Novlyn McFarqhuar raised her children as Rastafarians, just like the father who left them behind. But Menelik never embraced Rastafarianism. McFarqhuar actually encouraged this. She never wanted her kids to be trapped by faith, to be forced to believe something they didn't see as real. Menelik understood. He knows he is a spiritual man, his dreams are too vivid. But his own guidance comes from a collection of religions he has absorbed over the years.

"No matter what language we all speak we all come to the same understanding," Menelik says.

Then he smiles. Those who know him best have always thought of him as a thinker. They say he challenges their world views and listens to others' arguments. Rob Johnson's brother, Reggie, a law student at Emory University says Menelik has even attended some of his law classes while visiting Atlanta. It is for reasons like this that even the coarsest football men go soft when his name comes up.
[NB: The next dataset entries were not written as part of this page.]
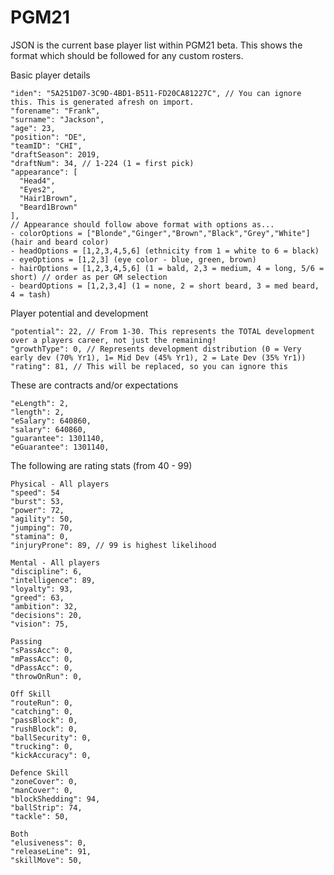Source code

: # PGM21

JSON is the current base player list within PGM21 beta. This shows the format which should be followed for any custom rosters.

Basic player details

    "iden": "5A251D07-3C9D-4BD1-B511-FD20CA81227C", // You can ignore this. This is generated afresh on import.
    "forename": "Frank",
    "surname": "Jackson",
    "age": 23,
    "position": "DE",
    "teamID": "CHI",
    "draftSeason": 2019,
    "draftNum": 34, // 1-224 (1 = first pick)
    "appearance": [
      "Head4",
      "Eyes2",
      "Hair1Brown",
      "Beard1Brown"
    ],
    // Appearance should follow above format with options as...
    - colorOptions = ["Blonde","Ginger","Brown","Black","Grey","White"] (hair and beard color)
    - headOptions = [1,2,3,4,5,6] (ethnicity from 1 = white to 6 = black) 
    - eyeOptions = [1,2,3] (eye color - blue, green, brown)
    - hairOptions = [1,2,3,4,5,6] (1 = bald, 2,3 = medium, 4 = long, 5/6 = short) // order as per GM selection
    - beardOptions = [1,2,3,4] (1 = none, 2 = short beard, 3 = med beard, 4 = tash)
    
Player potential and development

    "potential": 22, // From 1-30. This represents the TOTAL development over a players career, not just the remaining!
    "growthType": 0, // Represents development distribution (0 = Very early dev (70% Yr1), 1= Mid Dev (45% Yr1), 2 = Late Dev (35% Yr1))
    "rating": 81, // This will be replaced, so you can ignore this
    
These are contracts and/or expectations

    "eLength": 2,
    "length": 2,
    "eSalary": 640860,
    "salary": 640860,
    "guarantee": 1301140,
    "eGuarantee": 1301140,

The following are rating stats (from 40 - 99)

    Physical - All players
    "speed": 54
    "burst": 53,
    "power": 72,
    "agility": 50,
    "jumping": 70,
    "stamina": 0,
    "injuryProne": 89, // 99 is highest likelihood
    
    Mental - All players
    "discipline": 6,
    "intelligence": 89,
    "loyalty": 93,
    "greed": 63,
    "ambition": 32,
    "decisions": 20,
    "vision": 75,
    
    Passing
    "sPassAcc": 0,
    "mPassAcc": 0,
    "dPassAcc": 0,
    "throwOnRun": 0,
    
    Off Skill
    "routeRun": 0,
    "catching": 0,
    "passBlock": 0,
    "rushBlock": 0,
    "ballSecurity": 0,
    "trucking": 0,
    "kickAccuracy": 0,
    
    Defence Skill
    "zoneCover": 0,
    "manCover": 0,
    "blockShedding": 94,
    "ballStrip": 74,
    "tackle": 50,
    
    Both
    "elusiveness": 0,
    "releaseLine": 91,
    "skillMove": 50,
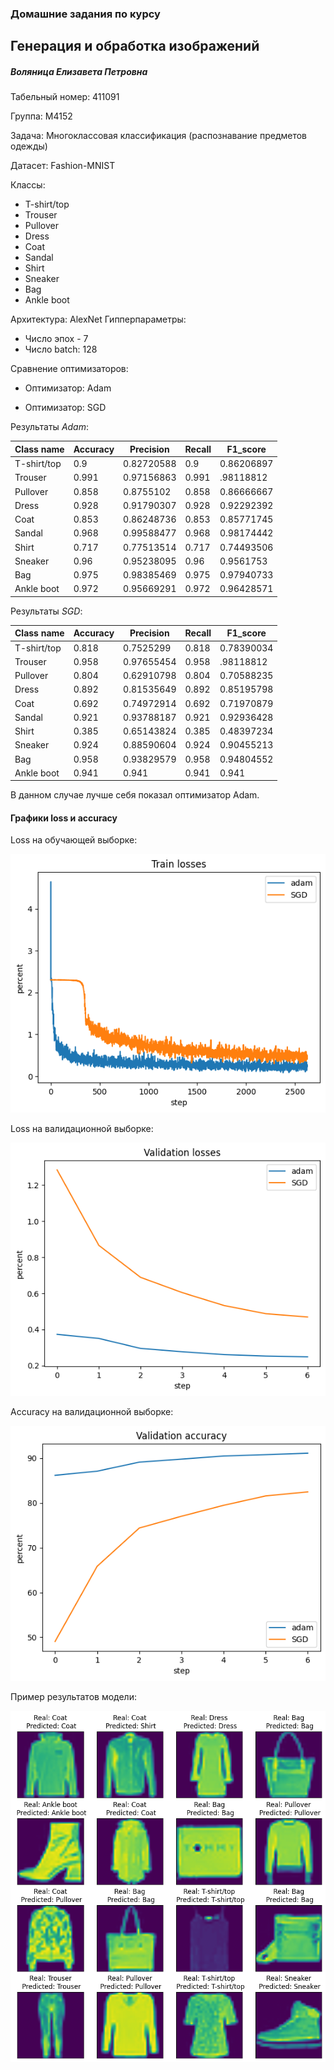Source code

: ### Домашние задания по курсу
## Генерация и обработка изображений

##### Воляница Елизавета Петровна
Табельный номер: 411091

Группа: М4152

Задача: Многоклассовая классификация (распознавание предметов одежды)

Датасет: Fashion-MNIST

Классы:

- T-shirt/top
- Trouser
- Pullover
- Dress
- Coat
- Sandal
- Shirt
- Sneaker
- Bag
- Ankle boot

Архитектура: AlexNet Гипперпараметры:

- Число эпох - 7
- Число batch: 128

Сравнение оптимизаторов:

- Оптимизатор: Adam

- Оптимизатор: SGD

Результаты *Adam*:

|  Class name |  Accuracy | Precision |  Recall | F1_score |
|---|---|---|---|---|
| T-shirt/top | 0.9  | 0.82720588 |  0.9 | 0.86206897 |
|  Trouser   |  0.991 | 0.97156863 | 0.991 | .98118812 |
|  Pullover   |  0.858 | 0.8755102 |  0.858 | 0.86666667 |
|  Dress   |  0.928 |  0.91790307 |  0.928  | 0.92292392 |
|  Coat   |  0.853 | 0.86248736 |   0.853  | 0.85771745 |
|  Sandal   |  0.968 |  0.99588477 |   0.968  | 0.98174442 |
|  Shirt   |  0.717 |  0.77513514 |   0.717  | 0.74493506 |
|  Sneaker   | 0.96 | 0.95238095 |   0.96  | 0.9561753 |
|  Bag   |  0.975 |  0.98385469 |   0.975  | 0.97940733 |
|  Ankle boot   | 0.972 |  0.95669291 |  0.972  | 0.96428571 |

Результаты *SGD*:

|  Class name |  Accuracy | Precision |  Recall | F1_score |
|---|---|---|---|---|
| T-shirt/top | 0.818  | 0.7525299 |  0.818 | 0.78390034 |
|  Trouser   |  0.958 | 0.97655454 | 0.958 | .98118812 |
|  Pullover   |  0.804 | 0.62910798 |  0.804 | 0.70588235 |
|  Dress   |  0.892 |  0.81535649 |  0.892  | 0.85195798 |
|  Coat   |  0.692 | 0.74972914 |   0.692  | 0.71970879 |
|  Sandal   |  0.921 |  0.93788187 |   0.921  | 0.92936428 |
|  Shirt   |  0.385 |  0.65143824 |   0.385  | 0.48397234 |
|  Sneaker   | 0.924 | 0.88590604 |   0.924  | 0.90455213 |
|  Bag   |  0.958 |  0.93829579 |   0.958  | 0.94804552 |
|  Ankle boot   | 0.941 |  0.941 |  0.941  | 0.941 |

В данном случае лучше себя показал оптимизатор Adam.

#### Графики loss и accuracy

Loss на обучающей выборке:

![Alt Text](img/train_losses.png)

Loss на валидационной выборке:

![Alt Text](img/valid_losses.png)

Accuracy на валидационной выборке:

![Alt Text](img/valid_acc.png)

Пример результатов модели:


![Alt Text](img/example.png)
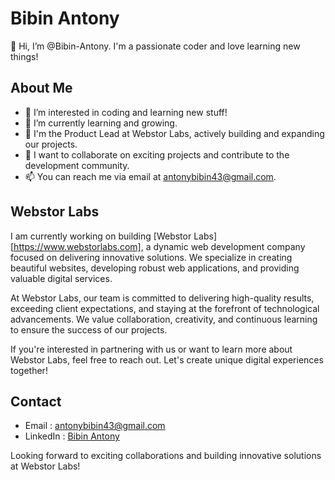# Bibin Antony

👋 Hi, I’m @Bibin-Antony. I'm a passionate coder and love learning new things!

## About Me

- 👀 I’m interested in coding and learning new stuff!
- 🌱 I’m currently learning and growing.
- 💼 I'm the Product Lead at Webstor Labs, actively building and expanding our projects.
- 💞️ I want to collaborate on exciting projects and contribute to the development community.
- 📫 You can reach me via email at antonybibin43@gmail.com.

## Webstor Labs 

I am currently working on building [Webstor Labs][https://www.webstorlabs.com], a dynamic web development company focused on delivering innovative solutions. We specialize in creating beautiful websites, developing robust web applications, and providing valuable digital services.

At Webstor Labs, our team is committed to delivering high-quality results, exceeding client expectations, and staying at the forefront of technological advancements. We value collaboration, creativity, and continuous learning to ensure the success of our projects.

If you're interested in partnering with us or want to learn more about Webstor Labs, feel free to reach out. Let's create unique digital experiences together!

## Contact

- Email : antonybibin43@gmail.com
- LinkedIn : [Bibin Antony](https://www.linkedin.com/in/bibin-antony)

Looking forward to exciting collaborations and building innovative solutions at Webstor Labs!
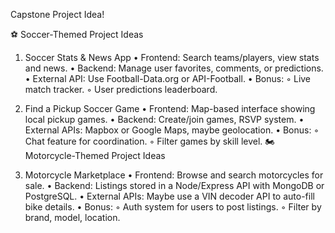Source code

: Capstone Project Idea!


⚽ Soccer-Themed Project Ideas

1. Soccer Stats & News App
	•	Frontend: Search teams/players, view stats and news.
	•	Backend: Manage user favorites, comments, or predictions.
	•	External API: Use Football-Data.org or API-Football.
	•	Bonus:
	◦	Live match tracker.
	◦	User predictions leaderboard.


2. Find a Pickup Soccer Game
	•	Frontend: Map-based interface showing local pickup games.
	•	Backend: Create/join games, RSVP system.
	•	External APIs: Mapbox or Google Maps, maybe geolocation.
	•	Bonus:
	◦	Chat feature for coordination.
	◦	Filter games by skill level.
🏍️ Motorcycle-Themed Project Ideas

1. Motorcycle Marketplace
	•	Frontend: Browse and search motorcycles for sale.
	•	Backend: Listings stored in a Node/Express API with MongoDB or PostgreSQL.
	•	External APIs: Maybe use a VIN decoder API to auto-fill bike details.
	•	Bonus:
	◦	Auth system for users to post listings.
	◦	Filter by brand, model, location.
"I fell in love with the guy," Don Butcher says. "Go look up his name. Menelik was the son of King Solomon and the Queen of Sheba. It's a royal name. That's what this kid is. He's royal."

NFL teams have been calling. Interest is everywhere. Good tackles are among the hardest players for teams to find, especially ones with quick feet. Mock drafts have him going everywhere from the end of the first round to the middle of the second.

"There are things you can't explain," says Chris Weinke, the director of IMG's football academy. "He can pick up a lot of things very quickly. He's a smart guy and in a lot of ways he's raw. If I'm a [general manager] sitting there, he's going to have a huge upside."

And maybe something more. Something pure. Something that touches the heart of who we all hope we are.

"He is the American dream," Reggie Johnson says. "People came to America and they started with a clean slate no matter where they were coming from. It's the people who worked the hardest to make it work. They worked as hard as the work ethic allowed them.

"He shows what can be done with hard work."